BEGIN
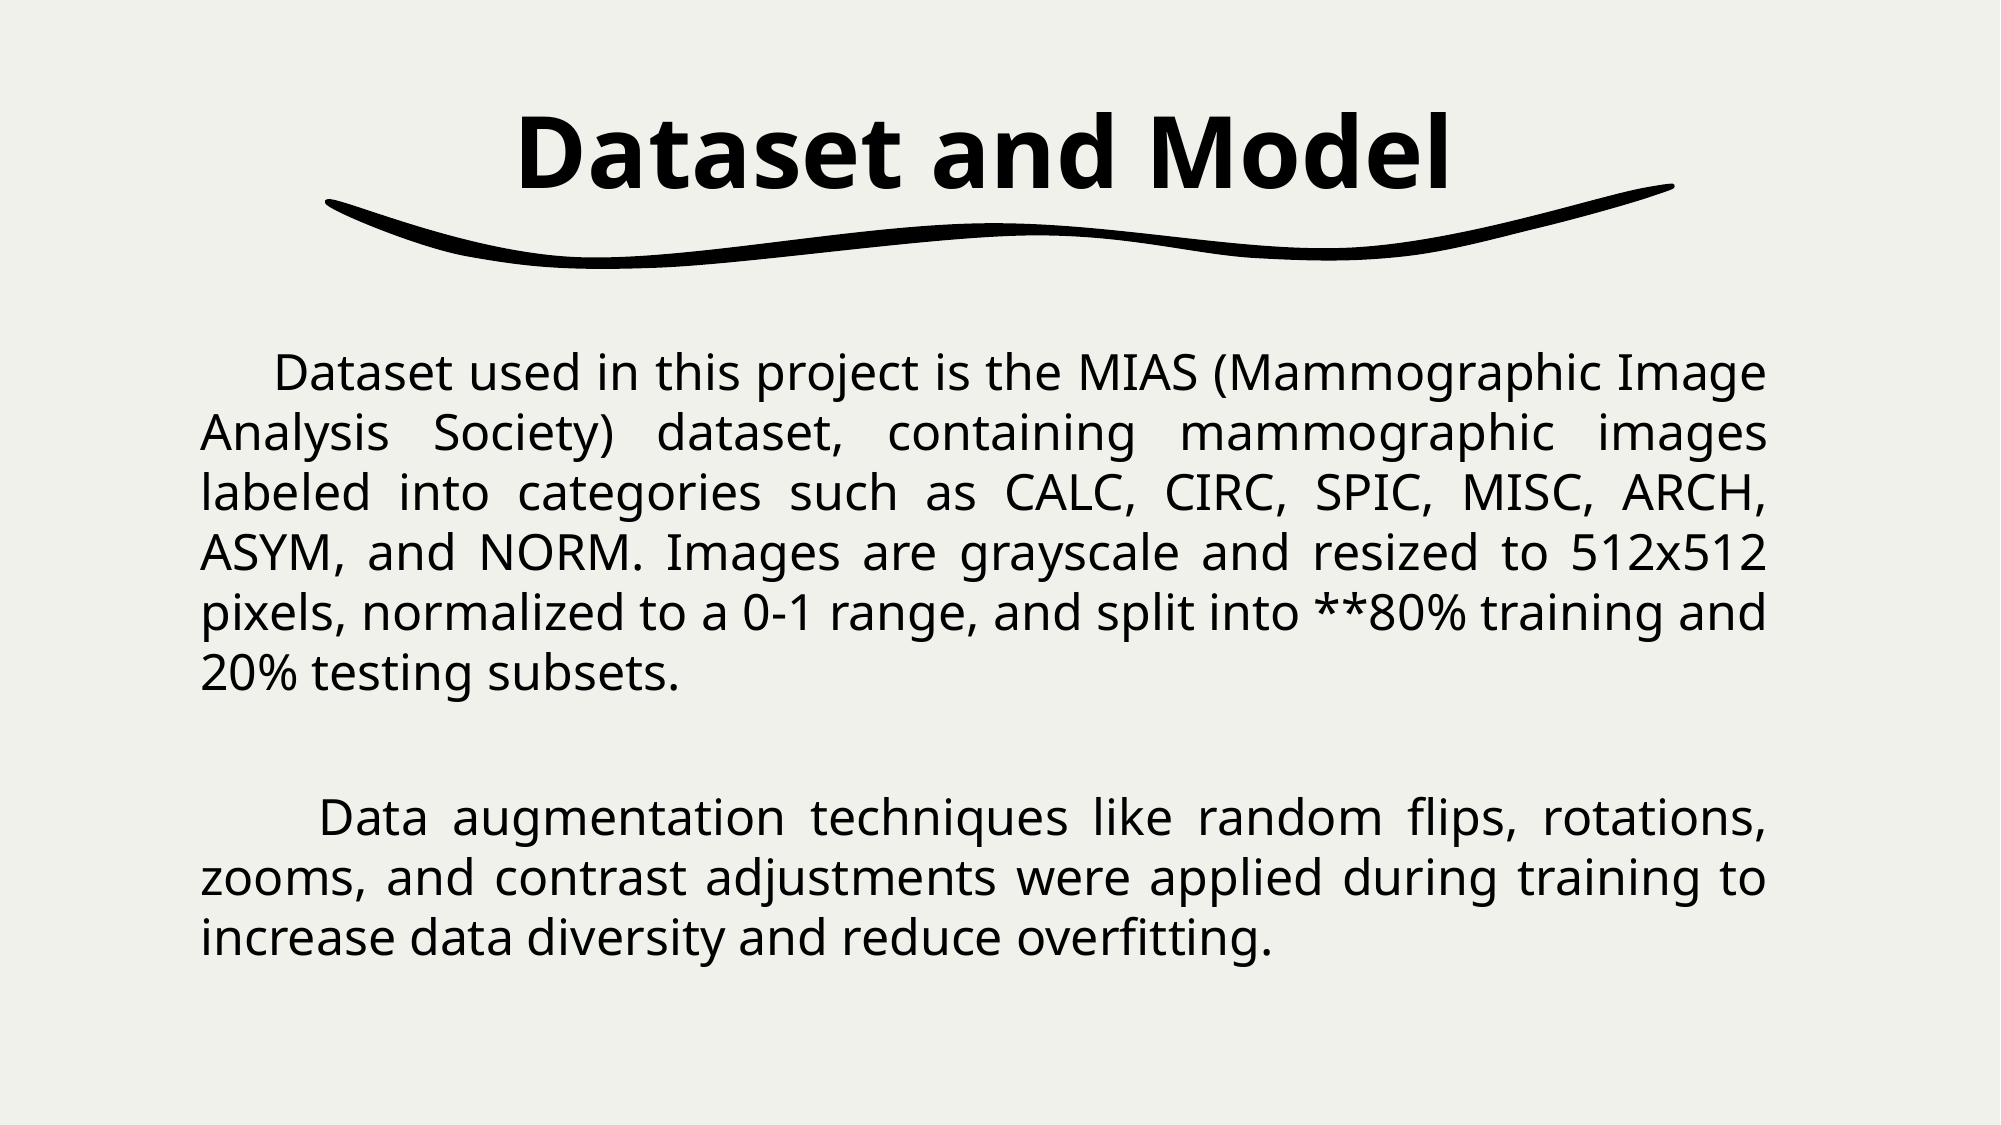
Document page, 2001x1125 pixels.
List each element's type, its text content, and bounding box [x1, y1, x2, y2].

title Dataset and Model [109, 88, 1860, 210]
text_box [324, 183, 1675, 269]
list Dataset used in this project is the MIAS (Mammographic Image Analysis Society) dataset, containing mammographic images labeled into categories such as CALC, CIRC, SPIC, MISC, ARCH, ASYM, and NORM. Images are grayscale and resized to 512x512 pixels, normalized to a 0-1 range, and split into **80% training and 20% testing subsets. Data augmentation techniques like random flips, rotations, zooms, and contrast adjustments were applied during training to increase data diversity and reduce overfitting. [200, 340, 1769, 387]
END
Transcribe every record above exactly, leaving out the pictures.

Document page, 2001x1125 pixels.
List each element's type, its text content, and bounding box [x1, y1, x2, y2].

title Dataset and Model [109, 88, 1860, 210]
text_box [324, 183, 1675, 269]
list Dataset used in this project is the MIAS (Mammographic Image Analysis Society) dataset, containing mammographic images labeled into categories such as CALC, CIRC, SPIC, MISC, ARCH, ASYM, and NORM. Images are grayscale and resized to 512x512 pixels, normalized to a 0-1 range, and split into **80% training and 20% testing subsets. Data augmentation techniques like random flips, rotations, zooms, and contrast adjustments were applied during training to increase data diversity and reduce overfitting. [200, 340, 1769, 387]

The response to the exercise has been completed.